Even as President Donald Trump names Mick Mulvaney as the temporary interim director of the Consumer Financial Protection Bureau, questions remain about who will oversee the day-to-day operations of the auto industry’s chief regulator.
Richard Cordray announced his resignation from the role of director of the CFPB last week and officially departs at the end of November. Without an approved permanent deputy director to take over the agency, Acting Deputy Director David Silberman would only assume the role of director in the event that Trump does not appoint someone to an interim director role.

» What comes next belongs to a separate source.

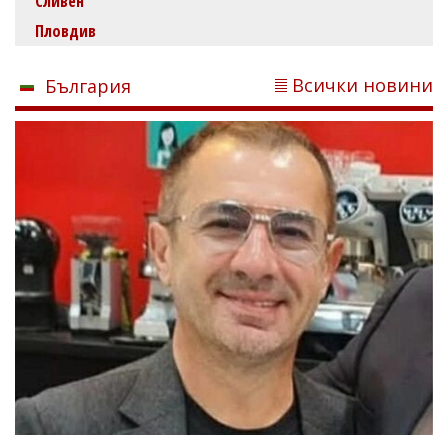
Сливен
Пловдив
Всички новини
България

Late last week, the White House named Mulvaney as the interim leader under a federal vacancies law, which allows Trump to replace an outgoing director temporarily with someone from another agency who has already won Senate approval. Mulvaney is already serving as director of the Office of Management and Budget (OMB), which makes him eligible to take over the agency he once called “a sad, sick joke.”
However, Mulvaney is expected to name someone else or a team of people to run the CFPB on a “day-to-day-basis” as he continues to run the OMB, according to Bloomberg. It’s unclear if Silberman and other current CFPB leaders would be included in that team.
Although Cordray was the first officially appointed director of the bureau, there have technically been three other leaders before him. Former Treasury Secretary Timothy Geithner inherited the role, Sen. Elizabeth Warren (D-Mass.) briefly took the reigns after him, and then Raj Date served an interim term before Cordray.
Despite all those leaders coming from President Barack Obama’s administration, not everyone was a big pro-consumer advocate, Molly Calkins, partner at Akerman LLP, told AFN.
“Date came from the financial industry, and used his time in CFPB leadership to defend the financial industry and ensure regulations allowed handsome profits for lenders — such as his next venture Fenway Summer LLC,” she said. “The next CFPB leader should not be presumed friendly to the financial services industry based solely on the current administration any more than Date should have been presumed consumer-friendly based solely on the administration during which he served.”